By Colin Salt
One of the most interesting gaps in alternate history fiction is the seeming lack of a Larry Bond-style serious look at a conflict involving a victorious Nazi Germany. Now, nearly all of this is because most scenarios involving it are “soft” AH made by and for people with less knowledge or concern about rivet-counting plausibility. This isn’t a critique of their quality, it’s just pointing out what’s involved. A semi-hard look at what this would entail can be interesting, and I have some thoughts.
First, the formations are almost certainly going to be outgrowths of early-war organizations. It’s basically impossible for the Germans to win with too late a point of divergence, and there’ll be the “why fix what isn’t broken” mindset. This means things like no gimmick units like the Volksgrenadiers, and large divisions with lots of equipment at full paper strength. It does mean a weird parallel with historical postwar divisions, but then again-that’s how it goes.
Second, it will be dominated by the Wehrmacht. Historically, the SS gained comparative prominence because of the Wehrmacht/Heer supposedly being to blame for losing the war and the plots (i.e. July 20) that originated within the regular army.

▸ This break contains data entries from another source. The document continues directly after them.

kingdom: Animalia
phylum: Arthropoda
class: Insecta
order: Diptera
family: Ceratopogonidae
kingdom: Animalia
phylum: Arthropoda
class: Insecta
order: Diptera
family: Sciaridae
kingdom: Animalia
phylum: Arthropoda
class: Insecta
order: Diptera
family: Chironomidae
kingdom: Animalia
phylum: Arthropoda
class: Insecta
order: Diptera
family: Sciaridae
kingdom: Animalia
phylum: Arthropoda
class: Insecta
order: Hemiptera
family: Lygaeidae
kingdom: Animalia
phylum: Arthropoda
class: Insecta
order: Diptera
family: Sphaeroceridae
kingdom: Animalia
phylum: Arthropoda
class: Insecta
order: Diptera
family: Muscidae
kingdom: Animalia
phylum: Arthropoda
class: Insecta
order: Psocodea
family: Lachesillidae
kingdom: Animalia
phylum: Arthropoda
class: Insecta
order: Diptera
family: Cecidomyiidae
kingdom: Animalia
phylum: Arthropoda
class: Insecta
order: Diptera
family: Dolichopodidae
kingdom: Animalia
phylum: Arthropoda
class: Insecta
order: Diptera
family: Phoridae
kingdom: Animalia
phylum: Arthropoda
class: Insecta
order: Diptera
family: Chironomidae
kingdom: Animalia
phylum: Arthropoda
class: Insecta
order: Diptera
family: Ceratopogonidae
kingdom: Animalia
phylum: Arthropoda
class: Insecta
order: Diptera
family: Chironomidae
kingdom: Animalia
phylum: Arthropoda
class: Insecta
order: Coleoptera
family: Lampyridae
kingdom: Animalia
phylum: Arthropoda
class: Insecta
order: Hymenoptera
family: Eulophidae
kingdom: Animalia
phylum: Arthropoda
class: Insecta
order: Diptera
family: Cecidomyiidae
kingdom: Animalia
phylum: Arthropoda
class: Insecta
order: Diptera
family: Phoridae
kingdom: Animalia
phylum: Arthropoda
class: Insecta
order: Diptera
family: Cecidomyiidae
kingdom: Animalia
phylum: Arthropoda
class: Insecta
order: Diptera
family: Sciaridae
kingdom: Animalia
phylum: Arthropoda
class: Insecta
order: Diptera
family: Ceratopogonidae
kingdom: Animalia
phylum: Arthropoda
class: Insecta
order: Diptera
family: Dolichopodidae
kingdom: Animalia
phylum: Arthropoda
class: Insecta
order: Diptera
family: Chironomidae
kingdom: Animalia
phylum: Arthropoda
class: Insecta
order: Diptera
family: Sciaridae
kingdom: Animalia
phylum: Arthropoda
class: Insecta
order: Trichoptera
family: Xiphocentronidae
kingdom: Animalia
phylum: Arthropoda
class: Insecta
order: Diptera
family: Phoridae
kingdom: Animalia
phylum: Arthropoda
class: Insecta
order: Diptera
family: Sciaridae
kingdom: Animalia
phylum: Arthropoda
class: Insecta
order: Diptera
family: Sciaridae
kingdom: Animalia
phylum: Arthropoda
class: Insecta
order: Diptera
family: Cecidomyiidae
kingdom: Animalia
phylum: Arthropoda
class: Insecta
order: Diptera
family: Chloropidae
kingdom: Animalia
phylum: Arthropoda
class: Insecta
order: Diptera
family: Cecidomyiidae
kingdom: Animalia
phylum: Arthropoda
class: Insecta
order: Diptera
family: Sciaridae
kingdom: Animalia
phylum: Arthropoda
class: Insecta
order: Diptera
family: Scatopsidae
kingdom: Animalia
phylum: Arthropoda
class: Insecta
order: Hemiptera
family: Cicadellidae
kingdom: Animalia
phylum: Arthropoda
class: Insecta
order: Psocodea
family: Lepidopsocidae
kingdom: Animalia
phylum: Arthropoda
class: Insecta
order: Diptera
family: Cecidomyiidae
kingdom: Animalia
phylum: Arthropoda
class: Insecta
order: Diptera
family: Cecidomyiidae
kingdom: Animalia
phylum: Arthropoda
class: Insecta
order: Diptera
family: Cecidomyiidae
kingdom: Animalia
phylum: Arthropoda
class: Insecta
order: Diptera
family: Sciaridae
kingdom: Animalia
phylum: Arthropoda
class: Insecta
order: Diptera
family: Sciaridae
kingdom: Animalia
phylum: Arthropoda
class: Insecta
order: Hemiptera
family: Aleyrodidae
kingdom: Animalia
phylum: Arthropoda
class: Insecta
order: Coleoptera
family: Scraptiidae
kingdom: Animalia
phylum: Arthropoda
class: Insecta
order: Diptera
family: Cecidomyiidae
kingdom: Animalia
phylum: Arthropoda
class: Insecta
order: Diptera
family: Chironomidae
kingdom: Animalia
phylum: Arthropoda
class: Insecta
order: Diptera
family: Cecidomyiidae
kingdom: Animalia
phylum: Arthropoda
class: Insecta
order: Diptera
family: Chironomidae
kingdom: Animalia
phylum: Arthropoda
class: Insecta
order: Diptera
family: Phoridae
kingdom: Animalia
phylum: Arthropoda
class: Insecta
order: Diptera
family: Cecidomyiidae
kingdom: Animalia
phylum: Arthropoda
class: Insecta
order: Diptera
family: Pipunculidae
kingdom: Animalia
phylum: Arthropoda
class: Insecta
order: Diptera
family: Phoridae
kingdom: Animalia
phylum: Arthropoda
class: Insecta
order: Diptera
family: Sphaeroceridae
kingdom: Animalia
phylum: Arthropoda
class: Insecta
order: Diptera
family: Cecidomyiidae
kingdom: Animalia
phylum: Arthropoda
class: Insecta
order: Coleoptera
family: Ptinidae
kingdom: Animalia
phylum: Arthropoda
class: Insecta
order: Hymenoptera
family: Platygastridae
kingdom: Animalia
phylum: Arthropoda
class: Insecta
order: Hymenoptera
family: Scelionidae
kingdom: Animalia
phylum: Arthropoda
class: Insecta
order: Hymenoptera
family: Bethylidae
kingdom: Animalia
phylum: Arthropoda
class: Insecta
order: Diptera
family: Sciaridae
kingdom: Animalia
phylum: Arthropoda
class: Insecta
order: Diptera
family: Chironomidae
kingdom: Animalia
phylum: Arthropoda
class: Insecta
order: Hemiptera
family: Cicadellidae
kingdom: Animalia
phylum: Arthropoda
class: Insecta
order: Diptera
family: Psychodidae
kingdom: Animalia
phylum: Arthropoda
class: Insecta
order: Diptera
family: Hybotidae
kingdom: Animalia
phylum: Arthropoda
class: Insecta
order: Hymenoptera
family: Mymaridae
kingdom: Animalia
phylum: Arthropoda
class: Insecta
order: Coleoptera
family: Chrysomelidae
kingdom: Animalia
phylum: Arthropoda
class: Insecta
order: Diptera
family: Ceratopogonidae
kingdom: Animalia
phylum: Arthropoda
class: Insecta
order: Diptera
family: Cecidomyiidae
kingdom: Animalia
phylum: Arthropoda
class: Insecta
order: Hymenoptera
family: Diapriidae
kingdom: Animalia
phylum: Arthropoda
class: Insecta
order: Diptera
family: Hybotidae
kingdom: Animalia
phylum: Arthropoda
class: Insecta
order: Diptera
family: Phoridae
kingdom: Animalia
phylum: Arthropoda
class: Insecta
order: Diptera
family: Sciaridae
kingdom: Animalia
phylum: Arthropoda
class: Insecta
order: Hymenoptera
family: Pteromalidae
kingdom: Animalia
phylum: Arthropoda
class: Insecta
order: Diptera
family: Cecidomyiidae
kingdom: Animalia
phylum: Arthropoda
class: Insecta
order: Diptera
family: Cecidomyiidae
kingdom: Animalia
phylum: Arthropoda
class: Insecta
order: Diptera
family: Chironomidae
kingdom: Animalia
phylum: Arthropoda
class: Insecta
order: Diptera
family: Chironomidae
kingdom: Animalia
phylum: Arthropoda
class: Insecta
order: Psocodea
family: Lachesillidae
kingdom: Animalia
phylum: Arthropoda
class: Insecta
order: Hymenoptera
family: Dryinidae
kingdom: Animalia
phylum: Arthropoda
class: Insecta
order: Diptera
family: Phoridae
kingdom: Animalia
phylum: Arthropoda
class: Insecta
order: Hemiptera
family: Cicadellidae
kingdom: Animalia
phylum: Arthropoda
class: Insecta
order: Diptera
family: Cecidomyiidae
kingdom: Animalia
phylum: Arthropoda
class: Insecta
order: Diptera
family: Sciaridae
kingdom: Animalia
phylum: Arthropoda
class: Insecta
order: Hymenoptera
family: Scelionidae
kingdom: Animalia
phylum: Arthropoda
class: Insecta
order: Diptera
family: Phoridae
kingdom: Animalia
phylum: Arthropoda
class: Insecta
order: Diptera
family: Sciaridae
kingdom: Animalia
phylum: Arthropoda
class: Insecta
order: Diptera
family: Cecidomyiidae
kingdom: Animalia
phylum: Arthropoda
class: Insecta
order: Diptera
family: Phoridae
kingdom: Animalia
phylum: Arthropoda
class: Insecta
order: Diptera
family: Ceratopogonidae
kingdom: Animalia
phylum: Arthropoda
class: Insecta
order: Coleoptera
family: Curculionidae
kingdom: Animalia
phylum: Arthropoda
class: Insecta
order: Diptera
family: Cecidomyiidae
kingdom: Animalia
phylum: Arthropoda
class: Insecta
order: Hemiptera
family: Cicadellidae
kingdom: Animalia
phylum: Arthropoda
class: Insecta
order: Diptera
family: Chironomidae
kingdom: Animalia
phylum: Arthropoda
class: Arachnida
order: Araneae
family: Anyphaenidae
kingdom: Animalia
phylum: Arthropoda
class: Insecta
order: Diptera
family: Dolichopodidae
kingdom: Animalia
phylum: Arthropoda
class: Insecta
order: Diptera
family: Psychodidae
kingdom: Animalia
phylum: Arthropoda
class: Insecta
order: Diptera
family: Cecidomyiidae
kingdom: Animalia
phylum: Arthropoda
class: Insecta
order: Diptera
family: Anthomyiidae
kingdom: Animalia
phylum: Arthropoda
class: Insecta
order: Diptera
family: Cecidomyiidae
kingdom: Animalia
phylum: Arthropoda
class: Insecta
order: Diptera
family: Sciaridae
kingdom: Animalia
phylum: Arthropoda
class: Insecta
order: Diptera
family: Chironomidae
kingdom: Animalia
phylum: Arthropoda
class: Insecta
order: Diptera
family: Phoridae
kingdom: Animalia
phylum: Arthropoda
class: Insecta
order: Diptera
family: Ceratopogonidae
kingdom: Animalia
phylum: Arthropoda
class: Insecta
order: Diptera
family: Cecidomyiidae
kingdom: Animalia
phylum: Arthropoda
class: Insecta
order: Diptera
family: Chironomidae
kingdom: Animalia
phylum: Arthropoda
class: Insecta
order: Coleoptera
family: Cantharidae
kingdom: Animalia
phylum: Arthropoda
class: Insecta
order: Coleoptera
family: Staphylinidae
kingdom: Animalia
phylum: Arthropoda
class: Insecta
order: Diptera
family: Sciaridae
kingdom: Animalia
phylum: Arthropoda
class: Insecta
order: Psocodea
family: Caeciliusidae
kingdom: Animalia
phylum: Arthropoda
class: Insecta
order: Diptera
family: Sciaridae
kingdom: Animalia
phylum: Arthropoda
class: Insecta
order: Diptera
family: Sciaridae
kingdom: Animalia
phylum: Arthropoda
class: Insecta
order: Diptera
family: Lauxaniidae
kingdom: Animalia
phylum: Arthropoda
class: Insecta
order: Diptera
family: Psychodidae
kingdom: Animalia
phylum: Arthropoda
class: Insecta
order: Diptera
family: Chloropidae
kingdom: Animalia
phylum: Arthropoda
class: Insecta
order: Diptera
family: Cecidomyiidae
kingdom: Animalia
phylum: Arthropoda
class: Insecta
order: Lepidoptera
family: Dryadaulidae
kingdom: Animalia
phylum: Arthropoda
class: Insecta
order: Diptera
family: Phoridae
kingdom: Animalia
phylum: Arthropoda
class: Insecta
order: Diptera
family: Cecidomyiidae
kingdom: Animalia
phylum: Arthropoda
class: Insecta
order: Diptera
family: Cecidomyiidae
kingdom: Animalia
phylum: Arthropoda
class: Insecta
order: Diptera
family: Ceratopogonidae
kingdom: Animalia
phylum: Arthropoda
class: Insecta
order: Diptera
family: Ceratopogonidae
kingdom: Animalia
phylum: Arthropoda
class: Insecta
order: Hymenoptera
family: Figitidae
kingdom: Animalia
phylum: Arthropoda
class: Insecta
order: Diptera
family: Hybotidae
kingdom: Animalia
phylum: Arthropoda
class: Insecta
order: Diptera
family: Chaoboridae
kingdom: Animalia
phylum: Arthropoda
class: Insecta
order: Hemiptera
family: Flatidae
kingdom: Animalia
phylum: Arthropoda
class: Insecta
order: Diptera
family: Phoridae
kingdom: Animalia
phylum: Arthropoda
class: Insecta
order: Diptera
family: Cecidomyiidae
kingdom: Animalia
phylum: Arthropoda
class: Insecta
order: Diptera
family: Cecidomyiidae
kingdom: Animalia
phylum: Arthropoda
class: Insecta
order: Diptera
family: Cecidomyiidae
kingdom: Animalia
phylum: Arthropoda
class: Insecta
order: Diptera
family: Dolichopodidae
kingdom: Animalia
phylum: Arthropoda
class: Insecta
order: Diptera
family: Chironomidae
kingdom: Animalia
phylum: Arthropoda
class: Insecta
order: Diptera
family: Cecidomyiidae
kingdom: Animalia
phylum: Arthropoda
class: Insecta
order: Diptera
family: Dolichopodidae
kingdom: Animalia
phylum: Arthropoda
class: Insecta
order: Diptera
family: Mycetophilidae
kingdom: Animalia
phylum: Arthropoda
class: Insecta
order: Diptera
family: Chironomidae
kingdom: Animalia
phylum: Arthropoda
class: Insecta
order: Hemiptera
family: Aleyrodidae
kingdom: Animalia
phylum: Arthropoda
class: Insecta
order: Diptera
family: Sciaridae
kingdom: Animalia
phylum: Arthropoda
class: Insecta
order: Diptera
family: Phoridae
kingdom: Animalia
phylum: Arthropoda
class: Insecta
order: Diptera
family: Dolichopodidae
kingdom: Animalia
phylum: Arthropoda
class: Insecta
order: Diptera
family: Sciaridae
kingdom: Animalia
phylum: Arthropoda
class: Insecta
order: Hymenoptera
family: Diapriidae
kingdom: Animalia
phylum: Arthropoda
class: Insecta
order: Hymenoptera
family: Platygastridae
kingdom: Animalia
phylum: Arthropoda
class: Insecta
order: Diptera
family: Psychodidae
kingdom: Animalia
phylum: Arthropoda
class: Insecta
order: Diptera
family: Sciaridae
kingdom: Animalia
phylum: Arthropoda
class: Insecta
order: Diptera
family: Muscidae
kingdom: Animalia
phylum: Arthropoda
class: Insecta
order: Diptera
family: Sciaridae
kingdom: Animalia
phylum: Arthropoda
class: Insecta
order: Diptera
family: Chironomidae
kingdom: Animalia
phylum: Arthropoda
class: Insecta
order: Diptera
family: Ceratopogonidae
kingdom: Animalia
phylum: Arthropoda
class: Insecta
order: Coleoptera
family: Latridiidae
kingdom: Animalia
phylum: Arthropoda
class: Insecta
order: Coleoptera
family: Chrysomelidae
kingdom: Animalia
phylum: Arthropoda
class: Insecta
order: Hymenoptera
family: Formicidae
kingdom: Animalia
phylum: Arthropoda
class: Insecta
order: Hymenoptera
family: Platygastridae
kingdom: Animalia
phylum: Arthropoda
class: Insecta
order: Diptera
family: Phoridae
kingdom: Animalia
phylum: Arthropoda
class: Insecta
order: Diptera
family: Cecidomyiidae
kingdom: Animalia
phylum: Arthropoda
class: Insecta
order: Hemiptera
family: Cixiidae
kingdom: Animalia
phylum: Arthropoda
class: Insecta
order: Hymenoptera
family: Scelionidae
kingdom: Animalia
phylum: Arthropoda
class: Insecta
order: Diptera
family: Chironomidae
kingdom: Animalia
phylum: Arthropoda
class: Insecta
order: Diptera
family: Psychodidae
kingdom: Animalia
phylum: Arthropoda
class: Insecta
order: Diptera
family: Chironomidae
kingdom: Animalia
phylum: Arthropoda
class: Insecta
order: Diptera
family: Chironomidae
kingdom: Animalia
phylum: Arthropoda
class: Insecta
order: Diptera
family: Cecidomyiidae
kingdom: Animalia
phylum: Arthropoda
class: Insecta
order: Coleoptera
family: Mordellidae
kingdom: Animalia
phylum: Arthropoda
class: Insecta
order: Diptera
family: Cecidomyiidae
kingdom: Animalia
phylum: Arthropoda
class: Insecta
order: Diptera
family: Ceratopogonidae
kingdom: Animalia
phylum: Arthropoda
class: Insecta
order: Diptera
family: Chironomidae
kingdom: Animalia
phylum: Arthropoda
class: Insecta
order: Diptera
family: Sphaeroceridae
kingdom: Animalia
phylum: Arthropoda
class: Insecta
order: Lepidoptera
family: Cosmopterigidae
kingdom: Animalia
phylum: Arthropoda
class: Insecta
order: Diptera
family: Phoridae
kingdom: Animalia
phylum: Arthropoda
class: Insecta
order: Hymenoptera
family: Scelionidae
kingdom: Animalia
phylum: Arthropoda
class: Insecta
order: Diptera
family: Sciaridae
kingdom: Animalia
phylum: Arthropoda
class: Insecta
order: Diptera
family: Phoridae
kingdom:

This would not be the case here. The most likely fate for the SS is to get purged in Long Knives Part 2 and possibly get supplanted by yet another edgelord alphabet soup organization.
But for the sake of weird wargaming, I’ve warmed to the idea of them using captured/foreign designs and factories to equip their army, potentially rearming them with German calibers-or not. This happened in Marching Through Georgia of all books, with clunkily upgunned KV tanks. While there it was to provide a punching bag for the Mary Sues, it’s still an interesting possibility. And it fits with the theme. Historically, the reason for all the infamous “Foreign Legions” was to get access to a manpower source the main army couldn’t touch, and ramshackle improvisations are closer to what the bulk of the SS truly was than the stereotype of hundreds of shiny cat-tanks. (This stereotype is reinforced by the fact that the western allies largely fought only the legitimately capable and well-equipped SS units, not the Dirlewanger-style garbage ones better at massacres than fighting opponents who shot back)
Third, factionalism was built into the system. The Heer, the SS, the Luftwaffe paratrooper and “field divisions”, the Volkssturm being in large part Martin Bormann’s attempt to get an “army” for himself, and no doubt more examples all speaks to this. One effect of this will be a lot of duplicative units, as everyone wants their share of the pie.
Another is that a nation with all the factionalism but without the existential threat might very well see its qualitative edge wane dramatically. It could be reminiscent of the South Vietnamese military. A politically charged, scheming, cutthroat army whose units are wildly, willdy uneven, ranging from ultra-competent to utterly ineffectual. Everything from case studies of such armies to anecdotal evidence from both Vietnam and contemporary Afghanistan points to this being the defining feature of over-politicized armies more than complete ineptitude, along with a good or bad high-level commander having more of an effect on low-level performance than they likely would in a less politicized one.
The result would be something distinct from both real post-war and real wartime armies. Its opponents would range from the Western Allies shielded by water, the remnants of the USSR shielded by the Urals, the occupants of territory it’d further expand into-or Japan after a likely falling out and power struggle over spheres of influence.